'''

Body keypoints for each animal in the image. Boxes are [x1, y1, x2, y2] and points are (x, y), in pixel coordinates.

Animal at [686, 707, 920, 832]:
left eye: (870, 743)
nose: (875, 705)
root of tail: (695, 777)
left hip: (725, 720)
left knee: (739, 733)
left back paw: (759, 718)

'''

#### AIM OF THE EXERCISE:
Using the material, show each line where the string "left" can be found.

#### FINAL ANSWER:
left eye: (870, 743)
left hip: (725, 720)
left knee: (739, 733)
left back paw: (759, 718)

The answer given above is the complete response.